The 29-year-old resident of Yemen’s southwestern city of Taiz had gone for four years without a phone after hers broke down. “It just laid there, and I’d look at it, frustrated that I can’t do anything with it, or about it. Four years. Until I decided I’d fix it on my own,” she told El Pais.
To achieve that, she did the frowned-upon act of breaking into the male-dominated field of IT and mobile phone repairing, by first studying at the Technical Institute for Computer Programming and Maintenance (TICPM), and then opening a shop to offer her services to women struggling to protect their privacy.
“I was criticized and mocked by relatives and strangers, but I decided once and for all that no woman should go through living without a phone because there aren’t any female technicians she can entrust with fixing her device,” said al-Salami.
In Yemen, whose years of turmoil and unrest have added to the layers of discrimination and inequality against women, the disparity between men and women in economic participation and opportunity is among the widest in the world, with only 28.2 percent of the gender gap bridged in 2021. Cultural, social and security restrictions bar women from participating in jobs or fields deemed unfit for them by society.
“I was defamed by male technicians who accused me of working for extorters, and are now refusing to sell me spare parts they monopolize, forcing me to buy the needs of my business all the way from Sanaa, at a great financial cost because of the difference in rates between the two cities,” explains al-Salami, referring to the political hurdles and divisions splitting her country between two warring administrations, and adding to the challenges she’s encountering as a business.

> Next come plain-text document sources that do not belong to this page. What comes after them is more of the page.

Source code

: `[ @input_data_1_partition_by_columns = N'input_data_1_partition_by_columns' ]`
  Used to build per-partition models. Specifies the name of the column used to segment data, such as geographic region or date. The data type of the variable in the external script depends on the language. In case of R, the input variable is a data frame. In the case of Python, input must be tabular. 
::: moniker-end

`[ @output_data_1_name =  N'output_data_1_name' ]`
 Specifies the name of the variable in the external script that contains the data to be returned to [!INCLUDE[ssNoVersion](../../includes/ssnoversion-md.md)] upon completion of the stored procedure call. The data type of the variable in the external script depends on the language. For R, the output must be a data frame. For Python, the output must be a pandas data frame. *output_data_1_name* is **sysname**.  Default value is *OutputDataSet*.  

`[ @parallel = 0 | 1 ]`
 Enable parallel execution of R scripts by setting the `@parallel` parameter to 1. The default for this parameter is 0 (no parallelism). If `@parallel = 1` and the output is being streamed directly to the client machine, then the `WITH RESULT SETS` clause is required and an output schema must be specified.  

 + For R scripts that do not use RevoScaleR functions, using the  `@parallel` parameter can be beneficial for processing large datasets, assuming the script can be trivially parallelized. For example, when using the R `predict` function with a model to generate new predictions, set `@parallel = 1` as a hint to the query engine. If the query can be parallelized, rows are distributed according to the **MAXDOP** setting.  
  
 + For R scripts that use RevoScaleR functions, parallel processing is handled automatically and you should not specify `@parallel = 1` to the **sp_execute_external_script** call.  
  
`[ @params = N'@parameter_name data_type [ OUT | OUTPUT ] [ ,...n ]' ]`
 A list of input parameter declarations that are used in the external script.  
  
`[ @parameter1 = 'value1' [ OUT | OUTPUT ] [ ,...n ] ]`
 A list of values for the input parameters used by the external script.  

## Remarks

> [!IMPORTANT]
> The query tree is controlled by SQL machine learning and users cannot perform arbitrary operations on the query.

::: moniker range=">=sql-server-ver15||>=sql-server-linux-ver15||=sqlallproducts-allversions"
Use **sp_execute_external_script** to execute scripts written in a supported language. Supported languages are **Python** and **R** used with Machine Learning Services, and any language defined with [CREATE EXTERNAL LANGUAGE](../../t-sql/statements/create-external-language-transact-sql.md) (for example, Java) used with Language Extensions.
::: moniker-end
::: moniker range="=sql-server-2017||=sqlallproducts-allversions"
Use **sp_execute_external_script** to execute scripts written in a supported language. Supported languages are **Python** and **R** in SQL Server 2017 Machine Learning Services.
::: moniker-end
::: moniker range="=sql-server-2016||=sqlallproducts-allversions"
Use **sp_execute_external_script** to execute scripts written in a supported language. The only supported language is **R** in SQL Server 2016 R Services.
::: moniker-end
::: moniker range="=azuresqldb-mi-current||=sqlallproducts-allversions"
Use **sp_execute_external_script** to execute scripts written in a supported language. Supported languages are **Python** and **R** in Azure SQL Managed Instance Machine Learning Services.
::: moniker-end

But because of the massive need, al-Salami’s store in one of the commercial streets of Taiz, Yemen’s third biggest city, is bustling with clients that she hired other female technicians whom she trains to assist her. “On some days, I can receive 10 clients or more — mostly females — at the store. They come from nearby and faraway places. Some men come too because they worry about the images of female relatives they have on their phones. I serve them all, as well as give guidance on online privacy protection, securing information, helping illiterate women set up their phones and show them the basics,” she explained.
‘Incredible step’
According to cyber security trainer Zainab al-Qadi, Yemeni women breaking into that sector is “an incredible step” that will help cut down extortion cases among women. “This is not to say that sextortion of women stopped or that the issue is resolved, but women becoming technicians and fixers of their own devices will at least eliminate that risk for women,” she told El País.

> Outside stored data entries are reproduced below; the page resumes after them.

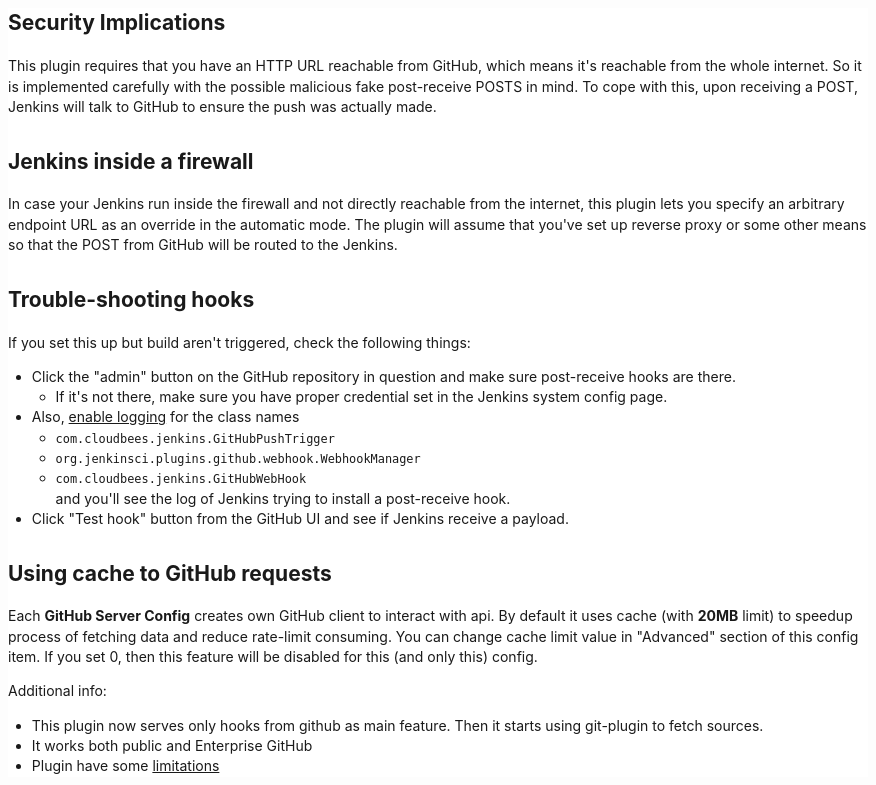 ## Security Implications

This plugin requires that you have an HTTP URL reachable from GitHub,
which means it's reachable from the whole internet. So it is implemented
carefully with the possible malicious fake post-receive POSTS in mind.
To cope with this, upon receiving a POST, Jenkins will talk to GitHub to
ensure the push was actually made.

## Jenkins inside a firewall

In case your Jenkins run inside the firewall and not directly reachable
from the internet, this plugin lets you specify an arbitrary endpoint
URL as an override in the automatic mode. The plugin will assume that
you've set up reverse proxy or some other means so that the POST from
GitHub will be routed to the Jenkins.

## Trouble-shooting hooks

If you set this up but build aren't triggered, check the following
things:

-   Click the "admin" button on the GitHub repository in question and
    make sure post-receive hooks are there.
    -   If it's not there, make sure you have proper credential set in
        the Jenkins system config page.
-   Also, [enable
    logging](https://wiki.jenkins.io/display/JENKINS/Logging) for the
    class names
    -   `com.cloudbees.jenkins.GitHubPushTrigger`
    -   `org.jenkinsci.plugins.github.webhook.WebhookManager`
    -   `com.cloudbees.jenkins.GitHubWebHook`  
        and you'll see the log of Jenkins trying to install a
        post-receive hook.
-   Click "Test hook" button from the GitHub UI and see if Jenkins
    receive a payload.

## Using cache to GitHub requests

Each **GitHub Server Config** creates own GitHub client to interact with
api. By default it uses cache (with **20MB** limit) to speedup process
of fetching data and reduce rate-limit consuming. You can change cache
limit value in "Advanced" section of this config item. If you set 0,
then this feature will be disabled for this (and only this) config.

Additional info:

-   This plugin now serves only hooks from github as main feature. Then
    it starts using git-plugin to fetch sources.
-   It works both public and Enterprise GitHub
-   Plugin have some
    [limitations](https://stackoverflow.com/questions/16323749/jenkins-github-plugin-inverse-branches)
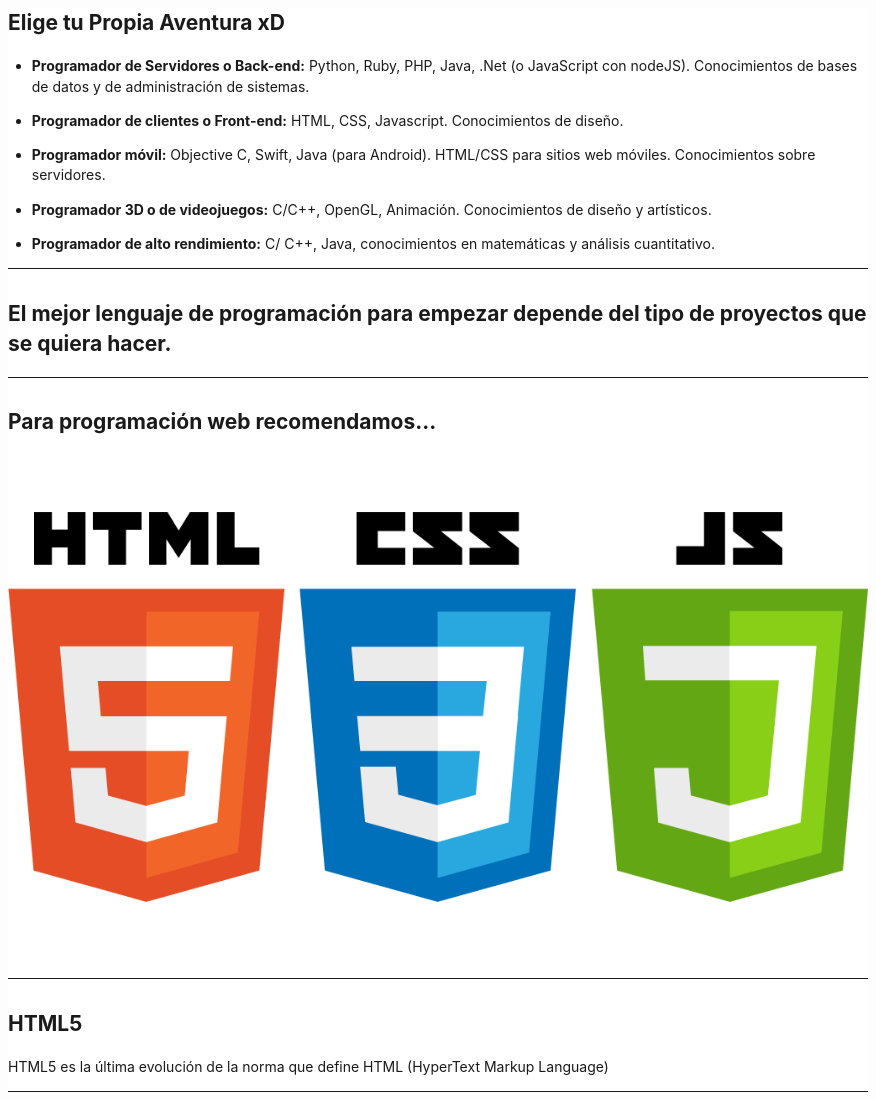 ## Elige tu Propia Aventura xD

* **Programador de Servidores o Back-end:** Python, Ruby, PHP, Java, .Net (o JavaScript con nodeJS).
    Conocimientos de bases de datos y de administración de sistemas.

* **Programador de clientes o Front-end:** HTML, CSS, Javascript. Conocimientos de diseño.
* **Programador móvil:** Objective C, Swift, Java (para Android). HTML/CSS para sitios web móviles.
    Conocimientos sobre servidores.

* **Programador 3D o de videojuegos:** C/C++, OpenGL, Animación. Conocimientos de diseño y artísticos.
* **Programador de alto rendimiento:** C/ C++, Java, conocimientos en matemáticas y análisis cuantitativo.

---
##  El mejor lenguaje de programación para empezar depende del tipo de proyectos que se quiera hacer.

---
## Para programación web recomendamos...

![HTML5 JS CSS](images/appWeb/html5jscss.png)

---
## HTML5
HTML5 es la última evolución de la norma que define HTML (HyperText Markup Language)

---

Moez agrees, saying women penetrating this field is helping Sanad’s efforts immensely in combating such crimes, “as they’re useful in dealing with victims of extortion.”

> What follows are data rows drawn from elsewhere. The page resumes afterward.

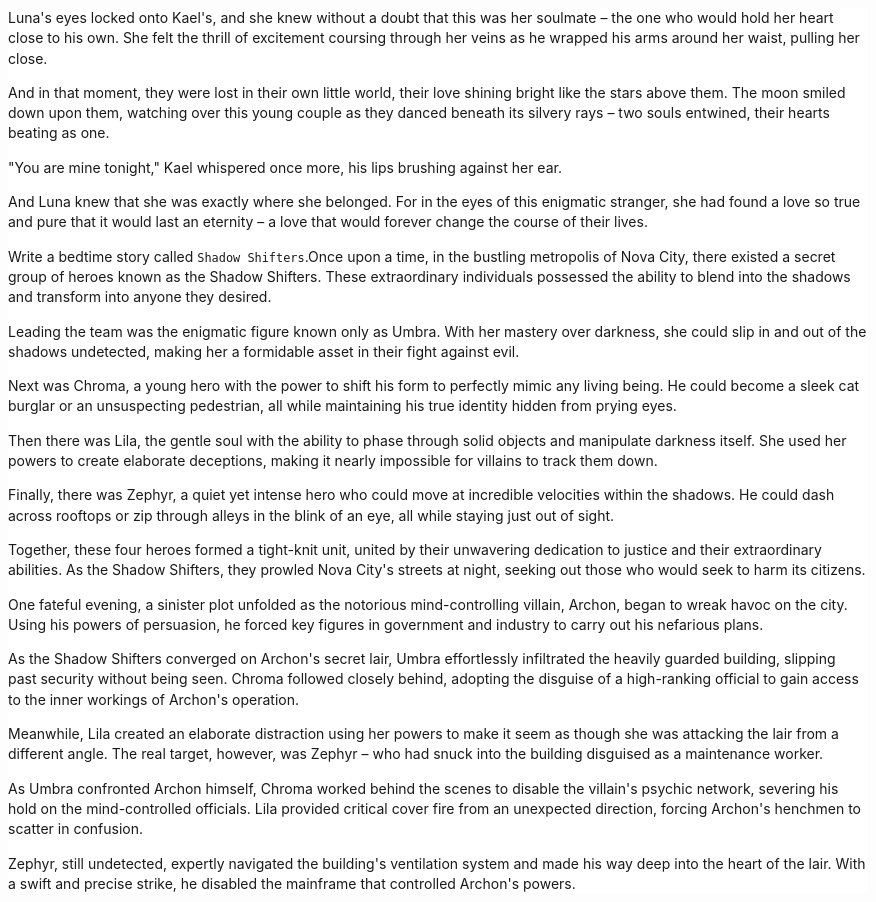 Luna's eyes locked onto Kael's, and she knew without a doubt that this was her soulmate – the one who would hold her heart close to his own. She felt the thrill of excitement coursing through her veins as he wrapped his arms around her waist, pulling her close.

And in that moment, they were lost in their own little world, their love shining bright like the stars above them. The moon smiled down upon them, watching over this young couple as they danced beneath its silvery rays – two souls entwined, their hearts beating as one.

"You are mine tonight," Kael whispered once more, his lips brushing against her ear.

And Luna knew that she was exactly where she belonged. For in the eyes of this enigmatic stranger, she had found a love so true and pure that it would last an eternity – a love that would forever change the course of their lives.<end>

Write a bedtime story called `Shadow Shifters`.<start>Once upon a time, in the bustling metropolis of Nova City, there existed a secret group of heroes known as the Shadow Shifters. These extraordinary individuals possessed the ability to blend into the shadows and transform into anyone they desired.

Leading the team was the enigmatic figure known only as Umbra. With her mastery over darkness, she could slip in and out of the shadows undetected, making her a formidable asset in their fight against evil.

Next was Chroma, a young hero with the power to shift his form to perfectly mimic any living being. He could become a sleek cat burglar or an unsuspecting pedestrian, all while maintaining his true identity hidden from prying eyes.

Then there was Lila, the gentle soul with the ability to phase through solid objects and manipulate darkness itself. She used her powers to create elaborate deceptions, making it nearly impossible for villains to track them down.

Finally, there was Zephyr, a quiet yet intense hero who could move at incredible velocities within the shadows. He could dash across rooftops or zip through alleys in the blink of an eye, all while staying just out of sight.

Together, these four heroes formed a tight-knit unit, united by their unwavering dedication to justice and their extraordinary abilities. As the Shadow Shifters, they prowled Nova City's streets at night, seeking out those who would seek to harm its citizens.

One fateful evening, a sinister plot unfolded as the notorious mind-controlling villain, Archon, began to wreak havoc on the city. Using his powers of persuasion, he forced key figures in government and industry to carry out his nefarious plans.

As the Shadow Shifters converged on Archon's secret lair, Umbra effortlessly infiltrated the heavily guarded building, slipping past security without being seen. Chroma followed closely behind, adopting the disguise of a high-ranking official to gain access to the inner workings of Archon's operation.

Meanwhile, Lila created an elaborate distraction using her powers to make it seem as though she was attacking the lair from a different angle. The real target, however, was Zephyr – who had snuck into the building disguised as a maintenance worker.

As Umbra confronted Archon himself, Chroma worked behind the scenes to disable the villain's psychic network, severing his hold on the mind-controlled officials. Lila provided critical cover fire from an unexpected direction, forcing Archon's henchmen to scatter in confusion.

Zephyr, still undetected, expertly navigated the building's ventilation system and made his way deep into the heart of the lair. With a swift and precise strike, he disabled the mainframe that controlled Archon's powers.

Eyeing al-Salami’s success, a number of other women were inspired to walk into her footsteps.
In a small corner of her home in Taiz, Tahani al-Jaafari set up a small shop to repair and fix phones of women who seek her expertise, having studied at TICPM, like al-Salami did.
“It’s a small effort on my part, but it’s what I can offer to help women and protect them from what ended the lives of many of them, metaphorically and literally,” said the 27-year-old.
Women who fall victims of sextortion face grave consequences, against the backdrop of the society’s austere conservative nature. Doing their utmost not to be scandalized, many comply with their sextortionists, giving money or sexual favors, and those who ultimately get discovered by their families face the imminent risk of domestic violence, death, or suicide.
For that, Amal al-Suroori completed a programming course, and in May 2023, turned a small part of her home in Aden into a mobile phone repair shop to receive female clients. “Mobile phones are a necessity, and buying a new phone each time yours freezes is ridiculous. And trust in male technicians no longer exists. So I learned this job to serve my interests, and those of others,” she said.
Picking up her phone after it was fixed by al-Suroori, 32-year-old housewife Azhar al-Jaafari said she is so relieved for the services women technicians are providing. “They’ve taken such a heavy burden off our shoulders as women. I no longer panic each time my phone breaks,” she said.